[TASK DIRECTIONS]:
Beginning at the first line of the material, output each line exactly until you reach and include the line containing "unit files to .". Leave every picture out.
····················
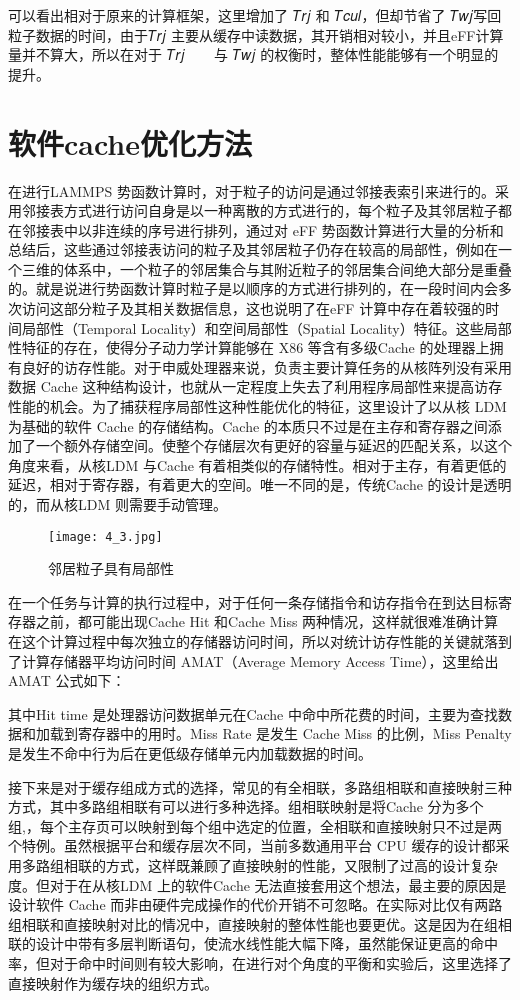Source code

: 可以看出相对于原来的计算框架，这里增加了 𝑇𝑟𝑗 和 𝑇𝑐𝑢𝑙，但却节省了 𝑇𝑤𝑗写回粒子数据的时间，由于𝑇𝑟𝑗 主要从缓存中读数据，其开销相对较小，并且eFF计算量并不算大，所以在对于 𝑇𝑟𝑗 􀀁𝑇𝑐𝑢𝑙 与 𝑇𝑤𝑗 的权衡时，整体性能能够有一个明显的提升。

\section{软件cache优化方法}
在进行LAMMPS 势函数计算时，对于粒子的访问是通过邻接表索引来进行的。采用邻接表方式进行访问自身是以一种离散的方式进行的，每个粒子及其邻居粒子都在邻接表中以非连续的序号进行排列，通过对 eFF 势函数计算进行大量的分析和总结后，这些通过邻接表访问的粒子及其邻居粒子仍存在较高的局部性，例如在一个三维的体系中，一个粒子的邻居集合与其附近粒子的邻居集合间绝大部分是重叠的。就是说进行势函数计算时粒子是以顺序的方式进行排列的，在一段时间内会多次访问这部分粒子及其相关数据信息，这也说明了在eFF 计算中存在着较强的时间局部性（Temporal Locality）和空间局部性（Spatial Locality）特征。这些局部性特征的存在，使得分子动力学计算能够在 X86 等含有多级Cache 的处理器上拥有良好的访存性能。对于申威处理器来说，负责主要计算任务的从核阵列没有采用数据 Cache 这种结构设计，也就从一定程度上失去了利用程序局部性来提高访存性能的机会。为了捕获程序局部性这种性能优化的特征，这里设计了以从核 LDM 为基础的软件 Cache 的存储结构。Cache 的本质只不过是在主存和寄存器之间添加了一个额外存储空间。使整个存储层次有更好的容量与延迟的匹配关系，以这个角度来看，从核LDM 与Cache 有着相类似的存储特性。相对于主存，有着更低的延迟，相对于寄存器，有着更大的空间。唯一不同的是，传统Cache 的设计是透明的，而从核LDM 则需要手动管理。

 \begin{figure}[h]
  \centering
  \texttt{[image: 4\_3.jpg]}
  \caption{邻居粒子具有局部性}
  \label{fig:badge}
\end{figure}

在一个任务与计算的执行过程中，对于任何一条存储指令和访存指令在到达目标寄存器之前，都可能出现Cache Hit 和Cache Miss 两种情况，这样就很难准确计算在这个计算过程中每次独立的存储器访问时间，所以对统计访存性能的关键就落到了计算存储器平均访问时间 AMAT（Average Memory Access Time），这里给出 AMAT 公式如下：

其中Hit time 是处理器访问数据单元在Cache 中命中所花费的时间，主要为查找数据和加载到寄存器中的用时。Miss Rate 是发生 Cache Miss 的比例，Miss Penalty 是发生不命中行为后在更低级存储单元内加载数据的时间。

接下来是对于缓存组成方式的选择，常见的有全相联，多路组相联和直接映射三种方式，其中多路组相联有可以进行多种选择。组相联映射是将Cache 分为多个组,，每个主存页可以映射到每个组中选定的位置，全相联和直接映射只不过是两个特例。虽然根据平台和缓存层次不同，当前多数通用平台 CPU 缓存的设计都采用多路组相联的方式，这样既兼顾了直接映射的性能，又限制了过高的设计复杂度。但对于在从核LDM 上的软件Cache 无法直接套用这个想法，最主要的原因是设计软件 Cache 而非由硬件完成操作的代价开销不可忽略。在实际对比仅有两路组相联和直接映射对比的情况中，直接映射的整体性能也要更优。这是因为在组相联的设计中带有多层判断语句，使流水线性能大幅下降，虽然能保证更高的命中率，但对于命中时间则有较大影响，在进行对个角度的平衡和实验后，这里选择了直接映射作为缓存块的组织方式。

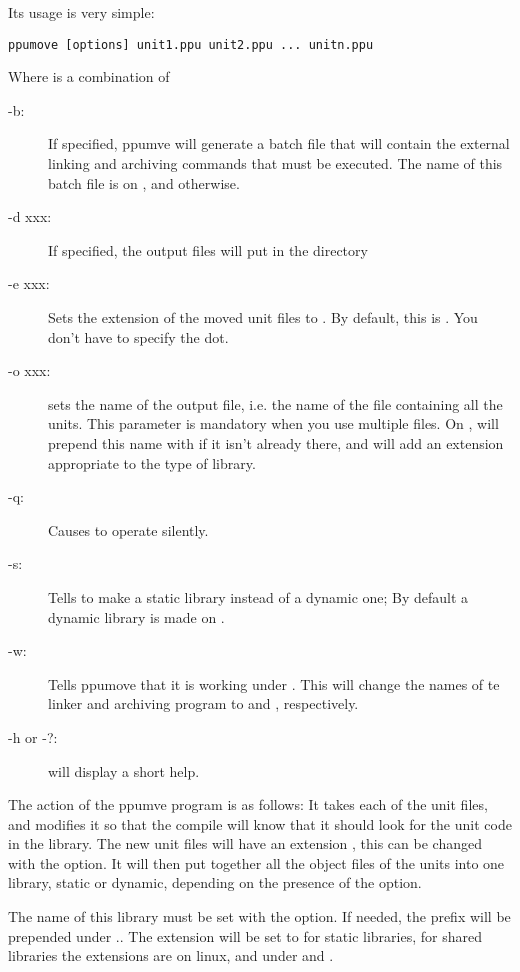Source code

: Its usage is very simple:
\begin{verbatim}
ppumove [options] unit1.ppu unit2.ppu ... unitn.ppu
\end{verbatim}
Where  is a combination of
\begin{description}
\item[-b:\ ] If specified, ppumve will generate a batch file that will
contain the external linking and archiving commands that must be
executed. The name of this batch file is  on \linux, and
 otherwise.
\item[-d xxx:\ ] If specified, the output files will put in the directory
\item[-e xxx:\ ] Sets the extension of the moved unit files to .
By default, this is . You don't have to specify the dot.
\item[-o xxx:\ ] sets the name of the output file, i.e. the name of the file
containing all the units. This parameter is mandatory when you use multiple
files. On \linux,  will prepend this name with  if it isn't
already there, and will add an extension appropriate to the type of library.
\item [-q:\ ] Causes  to operate silently.
\item [-s:\ ] Tells  to make a static library instead of a
dynamic one; By default a dynamic library is made on \linux.
\item [-w:\ ] Tells ppumove that it is working under \windowsnt. This will
change the names of te linker and archiving program to  and
, respectively.
\item[-h or -?:\ ] will display a short help.
\end{description}

The action of the ppumve program is as follows:
It takes each of the unit files, and modifies it so that the compile will
know that it should look for the unit code in the library. The new unit
files will have an extension , this can be changed with the
 option. It will then put together all the object files of the units
into one library, static or dynamic, depending on the presence of the
 option.

The name of this library must be set with the  option.
If needed, the prefix  will be prepended under \linux..
The extension will be set to  for static libraries,
for shared libraries the extensions are  on linux, and 
under \windowsnt and \ostwo.

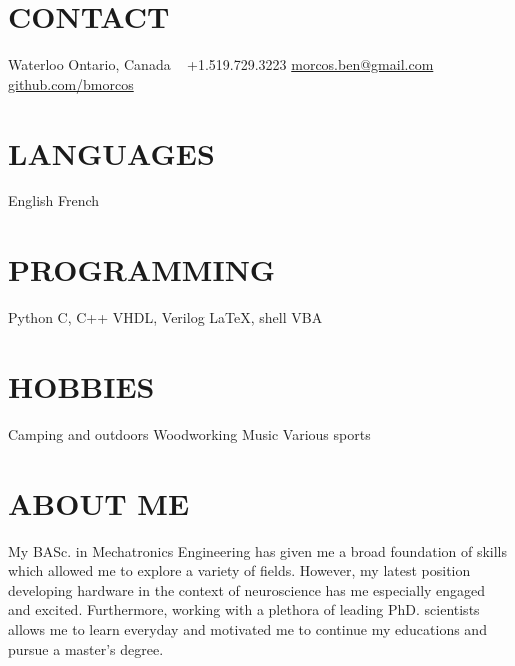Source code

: \documentclass[a4paper,nocolors]{cv-friggeri-ben}
\begin{document}


\begin{aside} %
    \section{CONTACT}
    \hfill Waterloo
    \hfill Ontario, Canada
    ~
    \hfill +1.519.729.3223
    \hfill \href{mailto:morcos.ben@gmail.com}{morcos.ben@gmail.com}
    ~
    \hfill \href{https://github.com/bmorcos}{github.com/bmorcos}
    \section{LANGUAGES}
    English
    French
    \section{PROGRAMMING}
    Python
    C, C++
    VHDL, Verilog
    \LaTeX, shell
    VBA
    \section{HOBBIES}
    Camping and outdoors
    Woodworking
    Music
    Various sports
\end{aside}



\section{ABOUT ME}

\vspace{-5pt}
My BASc. in Mechatronics Engineering has given me a broad foundation of skills which allowed me to explore a variety of fields. However, my latest position developing hardware in the context of neuroscience has me especially engaged and excited. Furthermore, working with a plethora of leading PhD. scientists allows me to learn everyday and motivated me to continue my educations and pursue a master's degree.
\end{document}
····················
[SOLUTION FOR THIS TASK]:
Source code

: 可以看出相对于原来的计算框架，这里增加了 𝑇𝑟𝑗 和 𝑇𝑐𝑢𝑙，但却节省了 𝑇𝑤𝑗写回粒子数据的时间，由于𝑇𝑟𝑗 主要从缓存中读数据，其开销相对较小，并且eFF计算量并不算大，所以在对于 𝑇𝑟𝑗 􀀁𝑇𝑐𝑢𝑙 与 𝑇𝑤𝑗 的权衡时，整体性能能够有一个明显的提升。

\section{软件cache优化方法}
在进行LAMMPS 势函数计算时，对于粒子的访问是通过邻接表索引来进行的。采用邻接表方式进行访问自身是以一种离散的方式进行的，每个粒子及其邻居粒子都在邻接表中以非连续的序号进行排列，通过对 eFF 势函数计算进行大量的分析和总结后，这些通过邻接表访问的粒子及其邻居粒子仍存在较高的局部性，例如在一个三维的体系中，一个粒子的邻居集合与其附近粒子的邻居集合间绝大部分是重叠的。就是说进行势函数计算时粒子是以顺序的方式进行排列的，在一段时间内会多次访问这部分粒子及其相关数据信息，这也说明了在eFF 计算中存在着较强的时间局部性（Temporal Locality）和空间局部性（Spatial Locality）特征。这些局部性特征的存在，使得分子动力学计算能够在 X86 等含有多级Cache 的处理器上拥有良好的访存性能。对于申威处理器来说，负责主要计算任务的从核阵列没有采用数据 Cache 这种结构设计，也就从一定程度上失去了利用程序局部性来提高访存性能的机会。为了捕获程序局部性这种性能优化的特征，这里设计了以从核 LDM 为基础的软件 Cache 的存储结构。Cache 的本质只不过是在主存和寄存器之间添加了一个额外存储空间。使整个存储层次有更好的容量与延迟的匹配关系，以这个角度来看，从核LDM 与Cache 有着相类似的存储特性。相对于主存，有着更低的延迟，相对于寄存器，有着更大的空间。唯一不同的是，传统Cache 的设计是透明的，而从核LDM 则需要手动管理。

 \begin{figure}[h]
  \centering
  \texttt{[image: 4\_3.jpg]}
  \caption{邻居粒子具有局部性}
  \label{fig:badge}
\end{figure}

在一个任务与计算的执行过程中，对于任何一条存储指令和访存指令在到达目标寄存器之前，都可能出现Cache Hit 和Cache Miss 两种情况，这样就很难准确计算在这个计算过程中每次独立的存储器访问时间，所以对统计访存性能的关键就落到了计算存储器平均访问时间 AMAT（Average Memory Access Time），这里给出 AMAT 公式如下：

其中Hit time 是处理器访问数据单元在Cache 中命中所花费的时间，主要为查找数据和加载到寄存器中的用时。Miss Rate 是发生 Cache Miss 的比例，Miss Penalty 是发生不命中行为后在更低级存储单元内加载数据的时间。

接下来是对于缓存组成方式的选择，常见的有全相联，多路组相联和直接映射三种方式，其中多路组相联有可以进行多种选择。组相联映射是将Cache 分为多个组,，每个主存页可以映射到每个组中选定的位置，全相联和直接映射只不过是两个特例。虽然根据平台和缓存层次不同，当前多数通用平台 CPU 缓存的设计都采用多路组相联的方式，这样既兼顾了直接映射的性能，又限制了过高的设计复杂度。但对于在从核LDM 上的软件Cache 无法直接套用这个想法，最主要的原因是设计软件 Cache 而非由硬件完成操作的代价开销不可忽略。在实际对比仅有两路组相联和直接映射对比的情况中，直接映射的整体性能也要更优。这是因为在组相联的设计中带有多层判断语句，使流水线性能大幅下降，虽然能保证更高的命中率，但对于命中时间则有较大影响，在进行对个角度的平衡和实验后，这里选择了直接映射作为缓存块的组织方式。

Source code

: Its usage is very simple:
\begin{verbatim}
ppumove [options] unit1.ppu unit2.ppu ... unitn.ppu
\end{verbatim}
Where  is a combination of
\begin{description}
\item[-b:\ ] If specified, ppumve will generate a batch file that will
contain the external linking and archiving commands that must be
executed. The name of this batch file is  on \linux, and
 otherwise.
\item[-d xxx:\ ] If specified, the output files will put in the directory
\item[-e xxx:\ ] Sets the extension of the moved unit files to .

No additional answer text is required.